I have never been able to take a compliment at face value because it makes me think they want something from me and they’re buttering me up for the kill or favor that usually comes after they have me in a good mood. That sounds pretty cynical and it’s sad when people are suspicious of someone just because they give a nice compliment.
When I was younger I felt I had to do whatever they wanted or they wouldn’t be nice to me anymore. I then learned how to say no and when they more or less took back their compliment, by saying, well I really didn’t like your new hair cut anyways or whatever the original compliment was I realized that there were a lot of hateful selfish people out there or maybe I simply gravitated toward the wrong self centered ones.
To this day I don’t like compliments unless it’s about a job I completed and feel good about. I know when I put an effort out there on any project and it’s always nice to be appreciated for a job well done.
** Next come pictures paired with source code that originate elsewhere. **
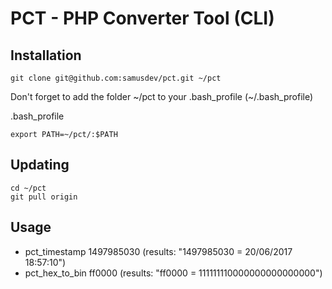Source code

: PCT - PHP Converter Tool (CLI)
===========================

Installation
--------
`git clone git@github.com:samusdev/pct.git ~/pct`

Don't forget to add the folder ~/pct to your .bash_profile (~/.bash_profile)

.bash_profile

`export PATH=~/pct/:$PATH`

Updating
--------
`cd ~/pct`  
`git pull origin`

Usage
--------
* pct_timestamp 1497985030 (results: "1497985030 = 20/06/2017 18:57:10")
* pct_hex_to_bin ff0000 (results: "ff0000 = 111111110000000000000000")
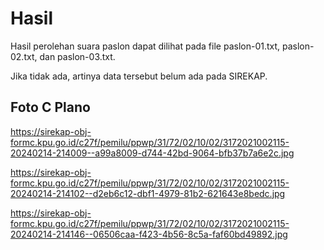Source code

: # Hasil

Hasil perolehan suara paslon dapat dilihat pada file paslon-01.txt, paslon-02.txt, dan paslon-03.txt.

Jika tidak ada, artinya data tersebut belum ada pada SIREKAP.

## Foto C Plano

https://sirekap-obj-formc.kpu.go.id/c27f/pemilu/ppwp/31/72/02/10/02/3172021002115-20240214-214009--a99a8009-d744-42bd-9064-bfb37b7a6e2c.jpg

https://sirekap-obj-formc.kpu.go.id/c27f/pemilu/ppwp/31/72/02/10/02/3172021002115-20240214-214102--d2eb6c12-dbf1-4979-81b2-621643e8bedc.jpg

https://sirekap-obj-formc.kpu.go.id/c27f/pemilu/ppwp/31/72/02/10/02/3172021002115-20240214-214146--06506caa-f423-4b56-8c5a-faf60bd49892.jpg
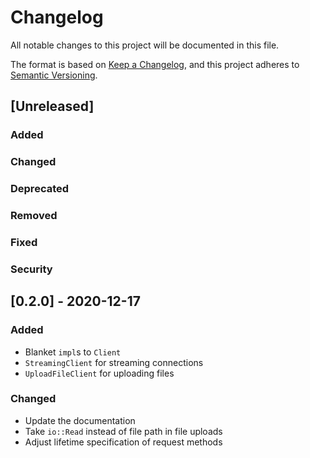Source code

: # Changelog

All notable changes to this project will be documented in this file.

The format is based on [Keep a Changelog](https://keepachangelog.com/en/1.0.0/),
and this project adheres to [Semantic Versioning](https://semver.org/spec/v2.0.0.html).

## [Unreleased]

### Added
### Changed
### Deprecated
### Removed
### Fixed
### Security

## [0.2.0] - 2020-12-17

### Added

- Blanket `impl`s to `Client`
- `StreamingClient` for streaming connections
- `UploadFileClient` for uploading files

### Changed

- Update the documentation
- Take `io::Read` instead of file path in file uploads
- Adjust lifetime specification of request methods
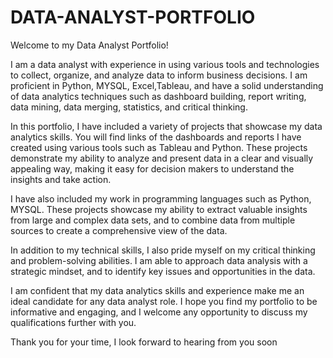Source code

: # DATA-ANALYST-PORTFOLIO
Welcome to my Data Analyst Portfolio!


I am a data analyst with experience in using various tools and technologies to collect, organize, and analyze data to inform business decisions. I am proficient in Python, MYSQL, Excel,Tableau, and have a solid understanding of data analytics techniques such as dashboard building, report writing, data mining, data merging, statistics, and critical thinking.

In this portfolio, I have included a variety of projects that showcase my data analytics skills. You will find links of the dashboards and reports I have created using various tools such as Tableau and Python. These projects demonstrate my ability to analyze and present data in a clear and visually appealing way, making it easy for decision makers to understand the insights and take action.

I have also included my work in programming languages such as Python, MYSQL. These projects showcase my ability to extract valuable insights from large and complex data sets, and to combine data from multiple sources to create a comprehensive view of the data.

In addition to my technical skills, I also pride myself on my critical thinking and problem-solving abilities. I am able to approach data analysis with a strategic mindset, and to identify key issues and opportunities in the data.

I am confident that my data analytics skills and experience make me an ideal candidate for any data analyst role. I hope you find my portfolio to be informative and engaging, and I welcome any opportunity to discuss my qualifications further with you.

Thank you for your time, I look forward to hearing from you soon
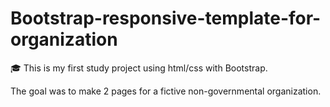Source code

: # Bootstrap-responsive-template-for-organization

🎓 This is my first study project using html/css with Bootstrap.

The goal was to make 2 pages for a fictive non-governmental organization.
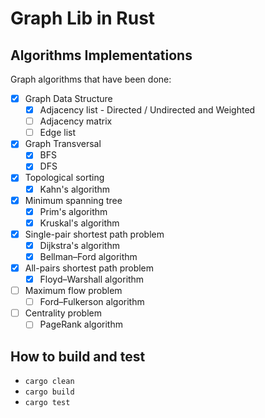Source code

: # Graph Lib in Rust

## Algorithms Implementations

Graph algorithms that have been done: 

- [x] Graph Data Structure
    - [x] Adjacency list - Directed / Undirected  and Weighted        
    - [ ] Adjacency matrix    
    - [ ] Edge list       
- [x] Graph Transversal
    - [x] BFS
    - [x] DFS    
- [x] Topological sorting
    - [x] Kahn's algorithm
- [x] Minimum spanning tree
    - [x] Prim's algorithm
    - [x] Kruskal's algorithm    
- [x] Single-pair shortest path problem
    - [x] Dijkstra's algorithm
    - [x] Bellman–Ford algorithm
- [x] All-pairs shortest path problem
    - [x] Floyd–Warshall algorithm
- [ ] Maximum flow problem
    - [ ] Ford–Fulkerson algorithm
- [ ] Centrality problem
    - [ ] PageRank algorithm
    
## How to build and test
* `cargo clean` 
* `cargo build`
* `cargo test`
I can take a compliment on my work with no reservations, but I still have a problem with personal ones even though I learned over the years that there really are a lot of nice sincere people in the world.
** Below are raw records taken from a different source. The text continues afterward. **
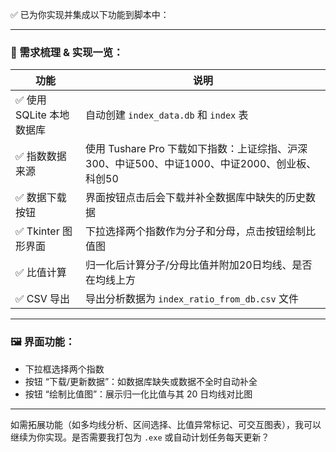 ✅ 已为你实现并集成以下功能到脚本中：

---

### 📌 需求梳理 & 实现一览：

| 功能                | 说明                                                            |
| ----------------- | ------------------------------------------------------------- |
| ✅ 使用 SQLite 本地数据库 | 自动创建 `index_data.db` 和 `index` 表                              |
| ✅ 指数数据来源          | 使用 Tushare Pro 下载如下指数：上证综指、沪深300、中证500、中证1000、中证2000、创业板、科创50 |
| ✅ 数据下载按钮          | 界面按钮点击后会下载并补全数据库中缺失的历史数据                                      |
| ✅ Tkinter 图形界面    | 下拉选择两个指数作为分子和分母，点击按钮绘制比值图                                     |
| ✅ 比值计算            | 归一化后计算分子/分母比值并附加20日均线、是否在均线上方                                 |
| ✅ CSV 导出          | 导出分析数据为 `index_ratio_from_db.csv` 文件                          |

---

### 🖼 界面功能：

* 下拉框选择两个指数
* 按钮 “下载/更新数据”：如数据库缺失或数据不全时自动补全
* 按钮 “绘制比值图”：展示归一化比值与其 20 日均线对比图

---

如需拓展功能（如多均线分析、区间选择、比值异常标记、可交互图表），我可以继续为你实现。是否需要我打包为 `.exe` 或自动计划任务每天更新？
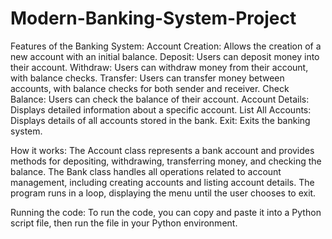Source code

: # Modern-Banking-System-Project

Features of the Banking System:
Account Creation: Allows the creation of a new account with an initial balance.
Deposit: Users can deposit money into their account.
Withdraw: Users can withdraw money from their account, with balance checks.
Transfer: Users can transfer money between accounts, with balance checks for both sender and receiver.
Check Balance: Users can check the balance of their account.
Account Details: Displays detailed information about a specific account.
List All Accounts: Displays details of all accounts stored in the bank.
Exit: Exits the banking system.


How it works:
The Account class represents a bank account and provides methods for depositing, withdrawing, transferring money, and checking the balance.
The Bank class handles all operations related to account management, including creating accounts and listing account details.
The program runs in a loop, displaying the menu until the user chooses to exit.


Running the code:
To run the code, you can copy and paste it into a Python script file, then run the file in your Python environment.

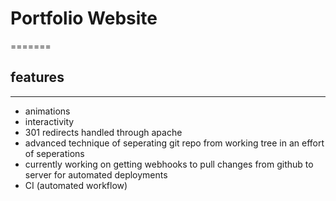 # Portfolio Website 

=======

## features 
-----

* animations 
* interactivity 
* 301 redirects handled through apache 
* advanced technique of seperating git repo from working tree in an effort of seperations
* currently working on getting webhooks to pull changes from github to server for automated deployments
* CI (automated workflow)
Everyone has a vision of how they look and what the are all about, but is it a true perception? You really don’t know how other’s see you or what they really think about you. You know what you want them to see, but how good are you at projecting that image? All the world truly is a stage as Shakespeare said and we are the actors playing a part. I personally have changed the role I’m playing many times.
The older I get the freer I feel and I really don’t care what anyone thinks about me, all that matters is how I feel about myself at the end of the day and I like myself, but that wasn’t always the case. I always wanted to fit in and be liked and popular I never felt like I was liked for me. Well, actually I wasn’t because no one including me knew who I was. Looking back at the life I was given I realize I have been many things to many people.
I have played many roles and for the most part I have always been given something valuable from each encounter in my life. I am grateful for all the places I have lived and all the people and experiences I have had. When I look back my life seems to have happened to someone else, like a book I read long ago because that person is no longer me.
Bill never gives me insincere compliments, but I still find them uncomfortable. I seem to be rambling and I actually forgot what my original train of thought was when I started this so I think I’ll go to bed and sleep on it. The weekend is over and I’m tired. I was doing a much needed declutering around the house.
Hey, it’s OK to be complimented, rather than getting none at all rite? Getting complements gave me the creeps too.
Just don’t take it as a pinch of salt, since you don’t really know that they are actually thinking. Or it could be positive indeed. So just be happy.